Citron was slightly more guarded – to him, the country presents opportunities in selective sectors. Most notably, the advanced manufacturing and electric vehicle sectors are “thriving”, bolstered by government policies aimed at stabilising the economy and driving innovation.
Other key industries such as renewable energy and technology “continue to show strong growth potential, underpinned by both domestic consumption and global demand”.
For Carmignac chief economist Raphaël Gallardo, the absence of tangible stimulus at the March parliamentary sessions was a key reason to remain cautious.
“China already is on the verge of Japanification, or debt deflation, but sticks to reactive de minimis stimulus policies, with an ideological refusal to implement policies that could stimulate consumer spending,” he said.
“While president Xi Jinping's priority is to build a sanction-proof export-oriented economy on the technology frontier, the stabilisation of house prices in tier-one cities is insufficient to leverage home building activity at the national level.”
India benefits from valuations easing
There are many reasons to be positive about the fundamental prospects for Indian companies, according to Citron.
“The country has an economic system in which corporate skill is rewarded by the market and translated into value creation for shareholders, as well as an economy that is growing faster than any other major country,” he said. “These two conditions will continue to apply for a long time.”
One of his largest areas of investment has been IT services, where India has produced large world-class companies, including one of Citron’s key positions, Tata Consultancy Services.
India also appeared on Gallardo’s special-situations radar, as it enjoys “positive long-term growth and a recent softening of equity valuations”.
Latin America’s manufacturing, software and special situations companies are attractive
Going into 2025, JPMorgan’s Citron sees in Latin America’s diverse set of geographies “plenty of places to look for good investments”. While most people would not associate Latin America with export manufacturing or software, but that is exactly where is looking.
From his portfolios, Brazilian electric engineering, power and automation technology company WEG and Argentinian software developer Globant are virtuous examples of “strong businesses with a long runway of opportunity ahead of them” which can be acquired at the right price and have been notable contributors to the trust’s results in the last few years.
“If we can keep finding such opportunities, we can hope to continue adding value,” he said.
“What do these companies have in common?

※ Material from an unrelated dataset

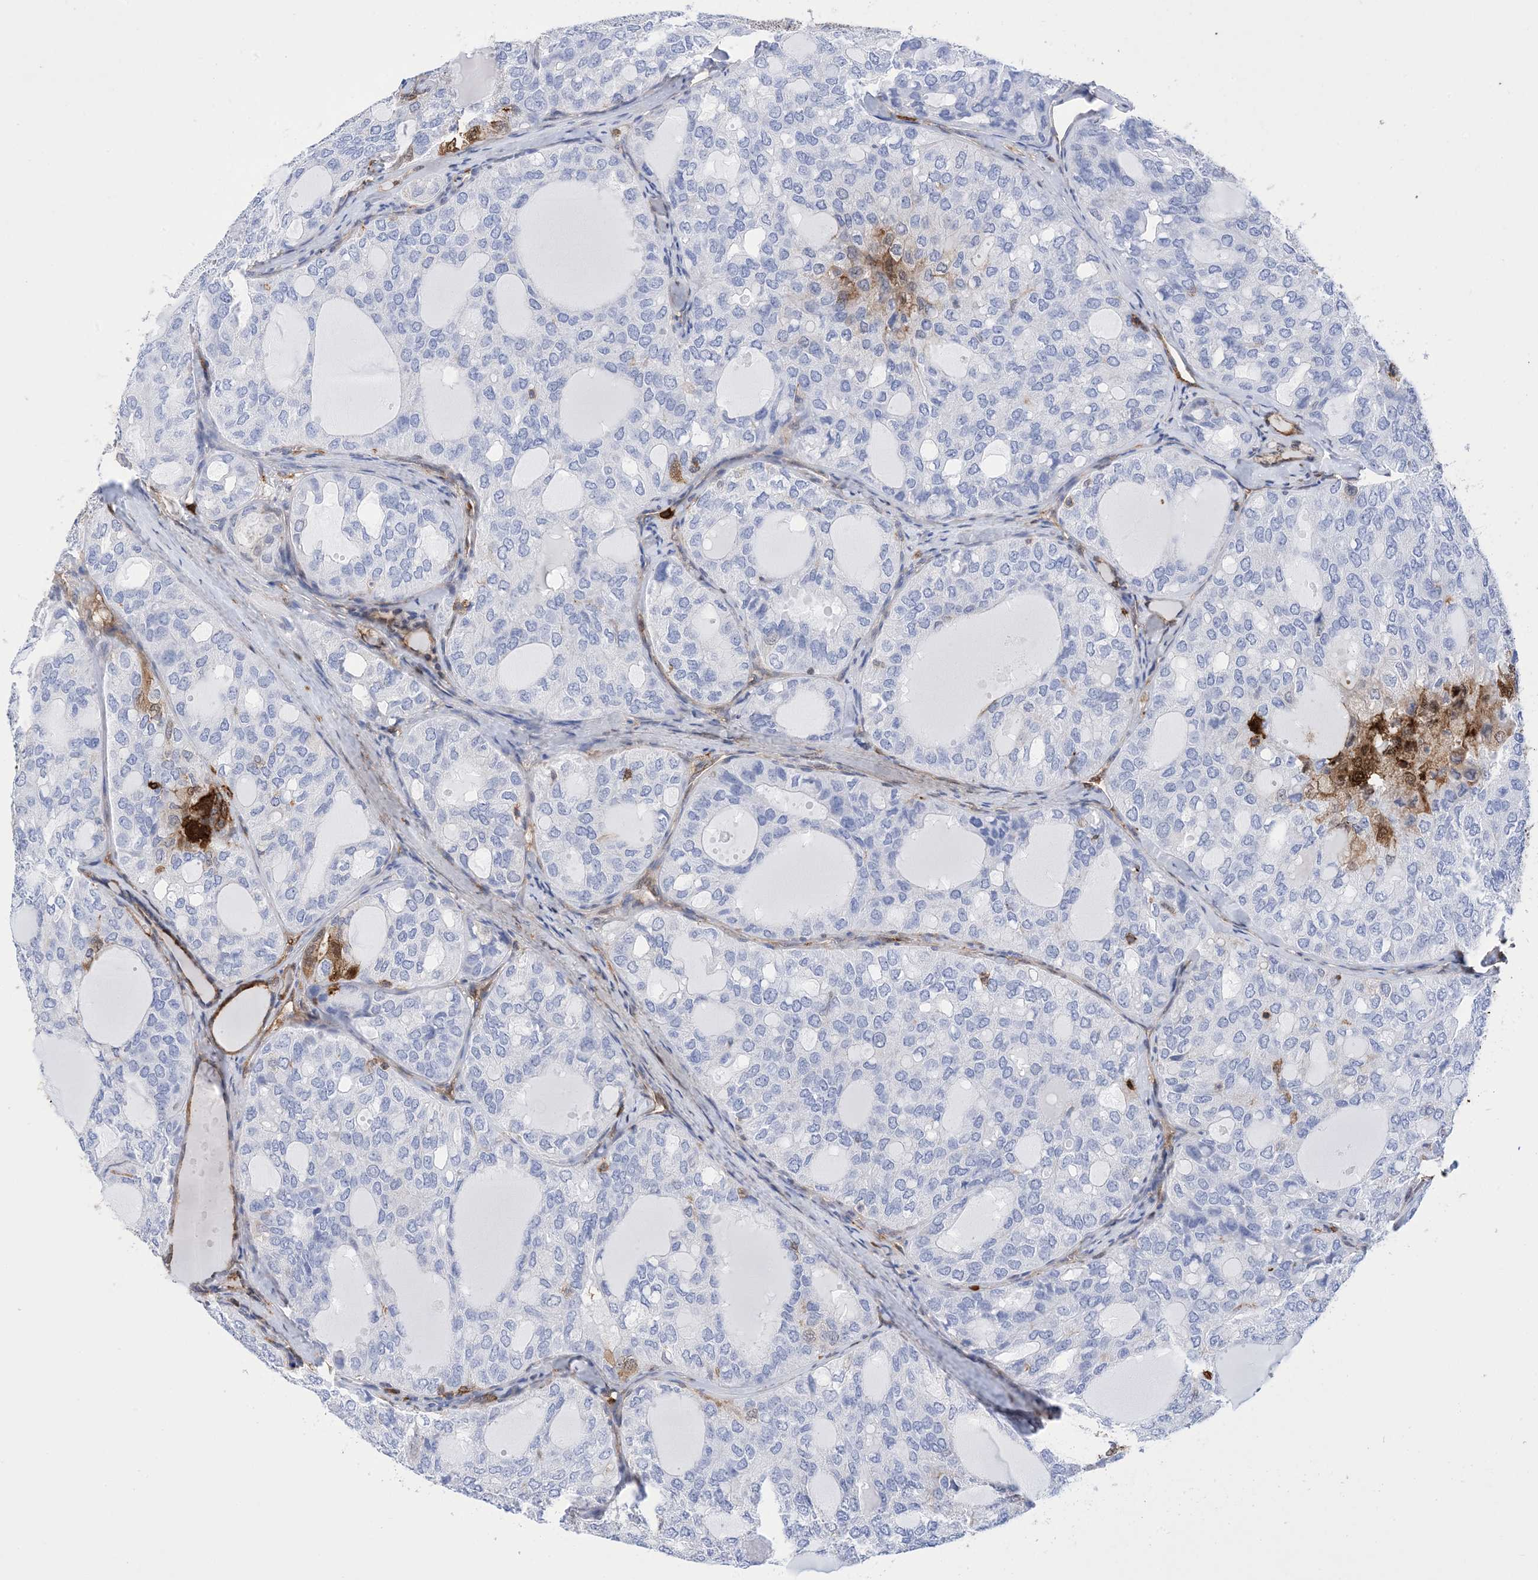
{"staining": {"intensity": "negative", "quantity": "none", "location": "none"}, "tissue": "thyroid cancer", "cell_type": "Tumor cells", "image_type": "cancer", "snomed": [{"axis": "morphology", "description": "Follicular adenoma carcinoma, NOS"}, {"axis": "topography", "description": "Thyroid gland"}], "caption": "Follicular adenoma carcinoma (thyroid) was stained to show a protein in brown. There is no significant positivity in tumor cells.", "gene": "ANXA1", "patient": {"sex": "male", "age": 75}}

A clear focus on an area of expertise, an ability to differentiate their customer propositions and, crucially, a management team which converts this focus into a clear understanding of how to create value for customers, and hence for shareholders.”
Gallardo stepped into special-situation territory and in countries where significant reforms and turnaround policies are having an impact to find overlooked assets.
In particular, he is positive about Argentina, where inflation is moving from triple to double digits, and Ecuador, where the combination of reforms and support from international institutions is beneficial.
Fixed income faces headwinds
Finally, a stronger dollar and global trade uncertainty are likely to slow the pace of emerging market rate cuts, even as inflation is gradually returning to target, according to abrdn’s Branner.
As such, the management house has downgraded its signal on the emerging market debt, moving to a neutral stance.